There is, clearly, a slippage here. In the first place, there’s the slightly absurd assumption that parents will find their baby cuter if it is wearing a cute animal on its nappy: that Pooh on the nappy’s crotch, if you like, supplements or even competes for the parents’ attention with the gurgling creature wearing it.
But there’s something odder still than that going on. The assumption seems to be that becoming a parent makes you infantile yourself. You are supposed to be drawn to pink giraffes and crocodiles with eyelashes. The only way I can explain it is in terms of an unspoken theory of parenting that has you identifying with the child; or, more precisely and curiously, identifying with the version of the child that you remember being.
It’s not, after all, Tellytubbies or Fimbles that show up on these nappies: it’s good old-fashioned Winnie-the-Pooh. It’s the art that you, as a parent, consumed when you were a child.
This retro thing ties in with children’s toys too. Think of those wooden choo-choo trains. We teach our toddlers: “What does the train say? Wooh! Wooh!” Aeroplanes still have propellers and go “Neeaaaaoooowwww!” Yet neither of those things has been general in the world since long before I was born.
A complementary trend sees babies in designer labels, punk-rock babygros, or T-shirts with knowing, hipster slogans. We’re on the one hand using babies as billboards for adult ideas; and on the other, being sold the chance to re-infantilise ourselves. My suspicion is that, in our culture, parenthood is now at least subliminally about getting a second chance at being a kid.

> **Problem**
Rewrite the passage on parenting, starting with "But there’s something" and going on through "you remember being.", swapping "crocodiles" for "lions".

> **Material provided**
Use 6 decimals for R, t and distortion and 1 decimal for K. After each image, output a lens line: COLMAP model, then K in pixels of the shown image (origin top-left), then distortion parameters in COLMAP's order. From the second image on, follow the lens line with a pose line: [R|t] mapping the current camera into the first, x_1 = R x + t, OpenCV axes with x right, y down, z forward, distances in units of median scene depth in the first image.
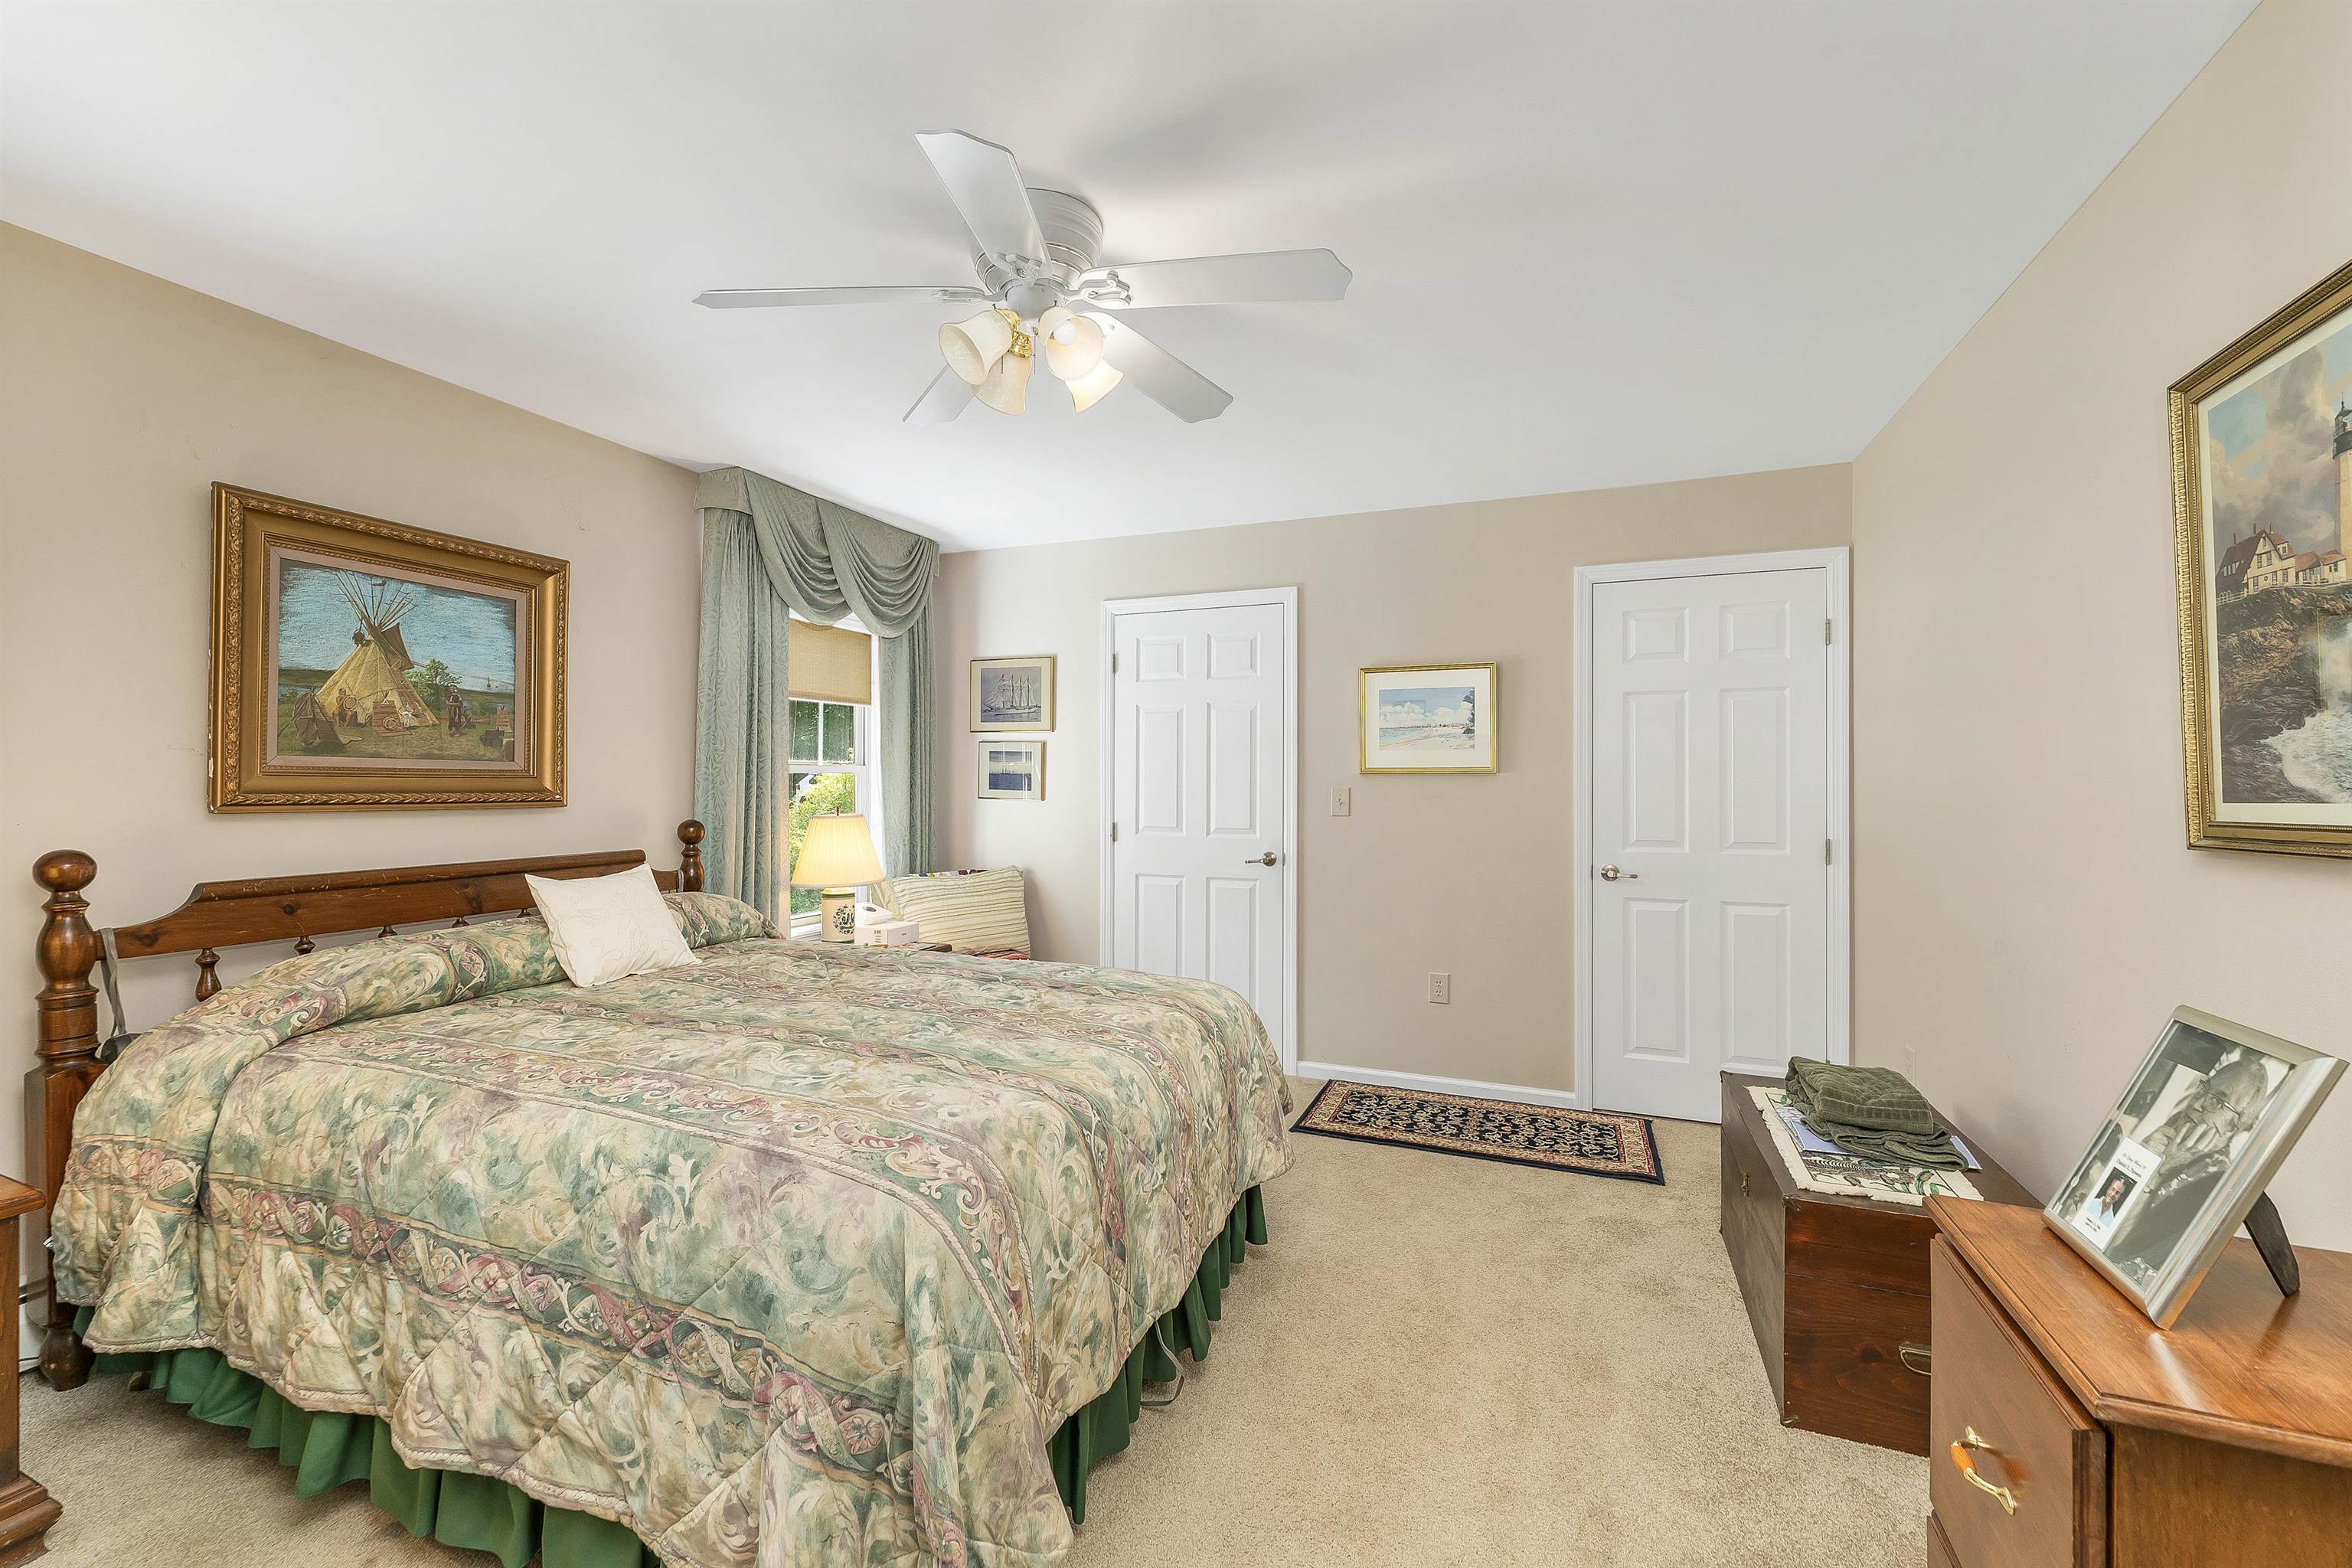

> **Response area**
But there’s something odder still than that going on. The assumption seems to be that becoming a parent makes you infantile yourself. You are supposed to be drawn to pink giraffes and lions with eyelashes. The only way I can explain it is in terms of an unspoken theory of parenting that has you identifying with the child; or, more precisely and curiously, identifying with the version of the child that you remember being.